西部警察で人気を博した俳優・苅谷俊介氏(72)は、俳優になる前から考古学が好きだった。考古学との出会いは、高校2年生の時。「学校をサボる」ため、発掘場所に立ち寄ったのがきっかけだったそうだ。だが、今から約40年前、事務所の看板俳優・石原裕次郎さん宅の建て替え工事の際に遺跡が出土した。その際に行われた発掘調査を見て、考古学への情熱が再燃。俳優の仕事の合間に、アマチュア考古学者の活動を開始したのだという。後に考古学研究に集中するため、石原プロを退社。現在も俳優活動と考古学の研究の両方を続けており、論文も発表している。多くの遺跡に調査で訪れているが、中でも纒向遺跡の調査・研究は30年以上の長さになるという。

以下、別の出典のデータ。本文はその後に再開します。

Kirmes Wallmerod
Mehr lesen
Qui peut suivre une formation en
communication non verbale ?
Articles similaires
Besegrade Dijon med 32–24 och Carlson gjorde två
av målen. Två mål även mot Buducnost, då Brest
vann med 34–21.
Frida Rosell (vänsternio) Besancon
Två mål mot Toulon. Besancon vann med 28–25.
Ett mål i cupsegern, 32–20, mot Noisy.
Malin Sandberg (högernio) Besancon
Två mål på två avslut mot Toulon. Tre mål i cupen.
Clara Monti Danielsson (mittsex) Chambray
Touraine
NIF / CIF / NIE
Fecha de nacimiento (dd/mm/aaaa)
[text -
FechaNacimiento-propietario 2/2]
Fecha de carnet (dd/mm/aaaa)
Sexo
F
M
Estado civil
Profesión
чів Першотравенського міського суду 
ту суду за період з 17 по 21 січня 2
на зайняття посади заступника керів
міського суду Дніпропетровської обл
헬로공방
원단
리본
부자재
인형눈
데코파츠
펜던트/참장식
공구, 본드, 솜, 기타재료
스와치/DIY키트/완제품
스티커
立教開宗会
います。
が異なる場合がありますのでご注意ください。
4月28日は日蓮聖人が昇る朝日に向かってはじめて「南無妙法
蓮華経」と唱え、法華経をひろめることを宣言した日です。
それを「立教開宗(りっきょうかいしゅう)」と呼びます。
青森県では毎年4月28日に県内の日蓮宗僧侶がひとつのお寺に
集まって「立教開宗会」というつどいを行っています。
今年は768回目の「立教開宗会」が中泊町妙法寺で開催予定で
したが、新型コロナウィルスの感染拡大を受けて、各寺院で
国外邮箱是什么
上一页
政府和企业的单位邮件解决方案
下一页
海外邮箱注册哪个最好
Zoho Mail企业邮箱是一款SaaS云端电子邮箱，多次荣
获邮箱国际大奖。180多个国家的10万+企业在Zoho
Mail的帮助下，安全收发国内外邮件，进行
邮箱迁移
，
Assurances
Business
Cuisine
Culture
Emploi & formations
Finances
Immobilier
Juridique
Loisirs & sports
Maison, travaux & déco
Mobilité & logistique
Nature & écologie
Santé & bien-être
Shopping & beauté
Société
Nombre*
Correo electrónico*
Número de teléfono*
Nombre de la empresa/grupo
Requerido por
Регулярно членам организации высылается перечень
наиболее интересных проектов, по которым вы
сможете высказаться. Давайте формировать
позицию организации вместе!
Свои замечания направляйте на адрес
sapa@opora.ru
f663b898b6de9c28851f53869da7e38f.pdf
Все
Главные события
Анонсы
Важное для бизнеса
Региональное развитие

纒向遺跡は奈良県桜井市の三輪山の北西麓一帯に広がる、弥生時代末期〜古墳時代前期にかけての集落遺跡であり、魏志倭人伝にも記された邪馬台国ないしは、その中心にあたるものではないかとみられている。なお、近くには卑弥呼の墓とする説もある箸墓古墳など、6つの古墳が存在している。
纒向遺跡は1937年(昭和12年)に土井実氏によって、「太田遺跡」として「大和志」に紹介されたのが最初となる。その後、2009年(平成21年)には大型建物跡が発掘されるなど、次第に巨大な集落であった事が明らかになった。その後も、桃のタネ約2,000個や魚の骨、イノシシなどの動物の骨が遺跡より出土しており、恐らく何らかの供え物として用いられたものだったと見られている。つまり、纒向遺跡では一種の宗教が重要視されていたこととなり、鬼道を用いて国を治めていたという卑弥呼の記述とも一致する。
苅谷氏は20年前に考古学の著作「まほろばの歌がきこえる」(エイチアンドアイ)を発表。同書において、纒向石塚古墳の後円部が国内最初の前方後円墳と推定、更に太陽祭祀の祭壇ではないかと推理を推し進め、東へ延びるラインを中心軸として宮殿域地を指摘した。因みに、飛鳥時代(7世紀)以降の宮殿は南北軸が基本であり、今回の東西軸は珍しい事例である。